Lee King Ho, president of the Korean Association in the CNMI, said yesterday that they have yet to gather information about the FICA taxes.
But there are also different views whether Korean workers in the CNMI were supposed to be exempted from the FICA taxes to begin with, even before the implementation of federalization. Different IRS documents and statements throughout the past years also contained different information.
In general, employees in the U.S. are required to pay Social Security and Medicare taxes.
Delegate Gregorio Kilili Sablan (Ind-MP) said yesterday “nobody wants to pay more taxes, especially when the economy is hurting and people are already struggling to keep their businesses open and their families fed.”
But Sablan said there is one positive aspect of this IRS ruling: “It levels the playing field for our local U.S. workers who need jobs.”
“Up to now, it costs more to hire local U.S. workers than to hire Filipino workers, because employers did not have to pay the FICA tax for Filipinos. Employers who hired a local U.S. worker had to pay 7.65 percent more than if they hired someone from the Philippines. That’s a substantial disincentive to hire locals. So, the IRS ruling should really help our local people who are looking for work,” he told Saipan Tribune.
The delegate said he really can’t speculate on whether workers will benefit from paying FICA taxes.
“It depends on the specific circumstances of any individual worker. I can say that most foreign workers in the United States are not exempted,” he added.

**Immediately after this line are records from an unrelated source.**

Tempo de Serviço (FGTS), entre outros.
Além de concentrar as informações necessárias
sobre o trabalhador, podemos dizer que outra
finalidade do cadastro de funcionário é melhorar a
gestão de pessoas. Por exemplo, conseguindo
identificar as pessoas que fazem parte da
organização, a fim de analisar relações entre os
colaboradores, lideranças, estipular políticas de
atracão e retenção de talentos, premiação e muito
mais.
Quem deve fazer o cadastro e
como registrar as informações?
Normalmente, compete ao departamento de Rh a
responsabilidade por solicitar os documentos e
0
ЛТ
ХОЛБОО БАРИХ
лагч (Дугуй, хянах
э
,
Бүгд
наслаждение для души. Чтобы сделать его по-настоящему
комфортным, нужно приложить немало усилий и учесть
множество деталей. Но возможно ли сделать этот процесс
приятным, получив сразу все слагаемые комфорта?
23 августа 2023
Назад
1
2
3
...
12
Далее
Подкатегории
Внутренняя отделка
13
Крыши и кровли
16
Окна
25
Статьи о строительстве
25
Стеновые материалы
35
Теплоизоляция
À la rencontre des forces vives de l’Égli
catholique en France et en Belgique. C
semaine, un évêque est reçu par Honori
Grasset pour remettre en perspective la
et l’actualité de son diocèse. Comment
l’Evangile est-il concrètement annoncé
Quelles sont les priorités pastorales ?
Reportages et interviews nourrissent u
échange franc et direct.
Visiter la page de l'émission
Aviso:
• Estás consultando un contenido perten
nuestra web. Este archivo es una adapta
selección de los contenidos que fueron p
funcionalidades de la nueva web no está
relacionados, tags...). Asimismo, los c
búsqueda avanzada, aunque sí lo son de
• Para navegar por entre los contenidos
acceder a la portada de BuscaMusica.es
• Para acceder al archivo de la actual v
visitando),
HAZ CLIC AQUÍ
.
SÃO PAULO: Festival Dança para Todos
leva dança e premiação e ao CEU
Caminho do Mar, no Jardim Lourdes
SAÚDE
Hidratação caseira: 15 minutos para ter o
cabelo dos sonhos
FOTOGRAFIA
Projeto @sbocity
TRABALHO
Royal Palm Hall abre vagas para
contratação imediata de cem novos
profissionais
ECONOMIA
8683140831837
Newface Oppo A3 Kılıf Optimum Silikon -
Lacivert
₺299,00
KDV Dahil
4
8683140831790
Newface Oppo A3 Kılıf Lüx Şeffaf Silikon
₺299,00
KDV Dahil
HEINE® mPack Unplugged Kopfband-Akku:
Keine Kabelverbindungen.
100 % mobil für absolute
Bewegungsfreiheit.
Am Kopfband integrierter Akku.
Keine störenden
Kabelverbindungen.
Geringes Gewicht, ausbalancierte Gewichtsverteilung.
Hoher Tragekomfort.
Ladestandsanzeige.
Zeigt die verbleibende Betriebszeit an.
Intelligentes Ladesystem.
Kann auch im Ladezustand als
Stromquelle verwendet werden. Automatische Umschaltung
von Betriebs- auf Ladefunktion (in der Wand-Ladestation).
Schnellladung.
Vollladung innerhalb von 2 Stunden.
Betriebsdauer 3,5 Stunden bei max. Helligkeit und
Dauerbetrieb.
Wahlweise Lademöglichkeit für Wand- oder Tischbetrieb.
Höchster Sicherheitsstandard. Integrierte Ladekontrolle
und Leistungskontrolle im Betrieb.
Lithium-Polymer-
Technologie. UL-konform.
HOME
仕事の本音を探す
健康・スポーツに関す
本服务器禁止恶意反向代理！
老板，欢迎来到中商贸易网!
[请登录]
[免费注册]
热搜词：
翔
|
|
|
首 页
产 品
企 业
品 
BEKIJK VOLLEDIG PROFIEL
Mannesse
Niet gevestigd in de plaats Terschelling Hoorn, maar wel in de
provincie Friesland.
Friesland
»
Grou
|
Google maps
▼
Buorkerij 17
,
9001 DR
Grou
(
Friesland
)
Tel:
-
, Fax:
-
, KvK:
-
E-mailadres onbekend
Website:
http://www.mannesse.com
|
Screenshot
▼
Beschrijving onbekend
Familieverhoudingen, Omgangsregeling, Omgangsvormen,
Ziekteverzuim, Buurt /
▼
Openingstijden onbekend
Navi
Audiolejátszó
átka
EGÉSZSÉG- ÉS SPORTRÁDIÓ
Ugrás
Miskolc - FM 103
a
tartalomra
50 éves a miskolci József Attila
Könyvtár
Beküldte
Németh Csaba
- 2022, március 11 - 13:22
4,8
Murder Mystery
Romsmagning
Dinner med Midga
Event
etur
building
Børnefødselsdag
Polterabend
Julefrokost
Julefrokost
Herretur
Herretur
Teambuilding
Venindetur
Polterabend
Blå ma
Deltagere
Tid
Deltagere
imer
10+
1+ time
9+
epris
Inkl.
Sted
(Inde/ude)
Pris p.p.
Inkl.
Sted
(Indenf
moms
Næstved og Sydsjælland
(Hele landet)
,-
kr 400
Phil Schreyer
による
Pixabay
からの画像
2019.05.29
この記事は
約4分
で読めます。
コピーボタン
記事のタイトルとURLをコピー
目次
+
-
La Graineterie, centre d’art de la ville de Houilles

Juan I. Tenorio, personnel manager at Hafa Adai Hotel, said he was taken by surprise by this additional expense for the hotel, which has many Filipino workers
“Most definitely it’s an added expense to employers. We need to factor this in our projections. I wish there’s information about this way ahead of time, and not like this when it’s last-minute. I will have to get more information before I comment further,” he said.
Bonifacio Sagana, president of Dekaa Movement who has mostly Filipino workers as members, said that back in the late ‘80s when he arrived on Saipan as a foreign worker, they used to pay FICA taxes that were automatically deducted from their paychecks.
But he said in the early ‘90s, the FICA tax deductions stopped but they didn’t reap any benefit from the tax payments.
“Now, Filipino workers are supposed to be paying the FICA taxes again. Maybe for those covered by HR 1466, those who are immediate relatives of U.S. citizens, they could benefit from this upon their retirement. But those who are not covered by HR 1466 or those who will be sent home if they lose their status, they may not really benefit from it,” he said.
Florida-based human rights advocate and former Rota teacher Wendy Doromal, in her blog Unheard No More, said the majority of the CNMI’s foreign workers will pay these FICA taxes and “will never reap the benefits because they are ‘temporary’ workers.”
IRS said only H-2 visa holders will be exempt from the FICA taxes.
“Why should the U.S. government tax foreign workers for benefits that they will never receive? In the CNMI, there is presently no way for the typical temporary foreign worker with a CW visa to obtain status, and no track to U.S. citizenship,” Doromal said.
She said unless the U.S. government creates a guest worker program that stops the revolving door and establishes a program where workers are considered future citizen rather than as replaceable foreign products, then the government should not be taxing foreign workers who will most likely never receive any Social Security or Medicare benefits.
Doromal also cited a lawsuit filed in federal court seeking reimbursement of employers’ share of Social Security and Medicare taxes paid to the U.S. government between the tax years 2003 and 2007, as well as another similar lawsuit.
Some accountants on island are saying that, as far as they know, workers may only benefit from their FICA tax deductions if they contribute to the system for 40 quarters or for 10 years.